_Action item_
Please repeat every record below exactly as written, but leave out the pictures.
::::
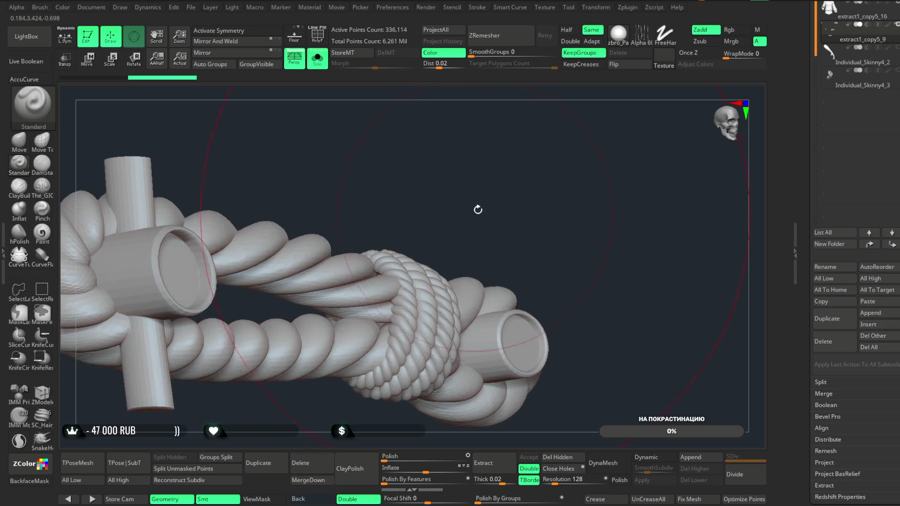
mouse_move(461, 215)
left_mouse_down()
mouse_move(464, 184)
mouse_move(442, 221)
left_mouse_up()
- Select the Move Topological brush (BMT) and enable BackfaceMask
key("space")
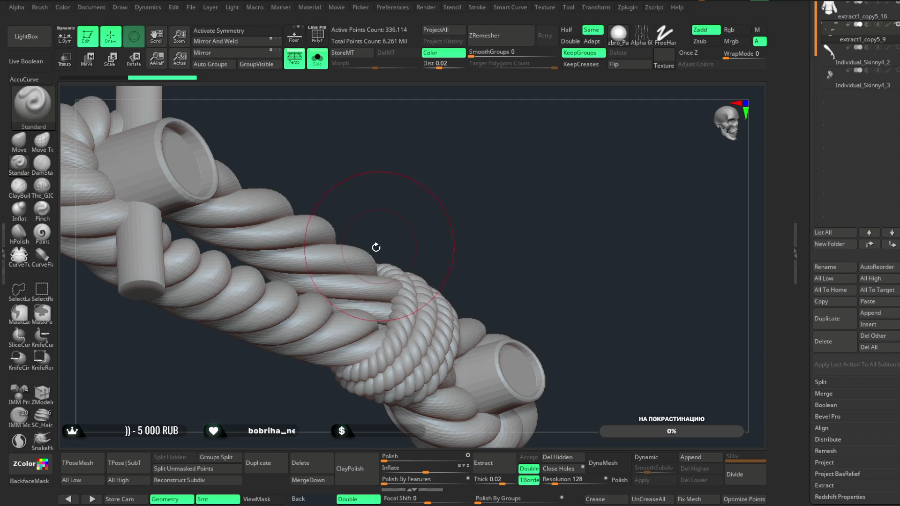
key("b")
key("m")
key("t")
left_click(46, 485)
::::
_Worked solution_
mouse_move(461, 215)
left_mouse_down()
mouse_move(464, 184)
mouse_move(442, 221)
left_mouse_up()
- Select the Move Topological brush (BMT) and enable BackfaceMask
key("space")
key("b")
key("m")
key("t")
left_click(46, 485)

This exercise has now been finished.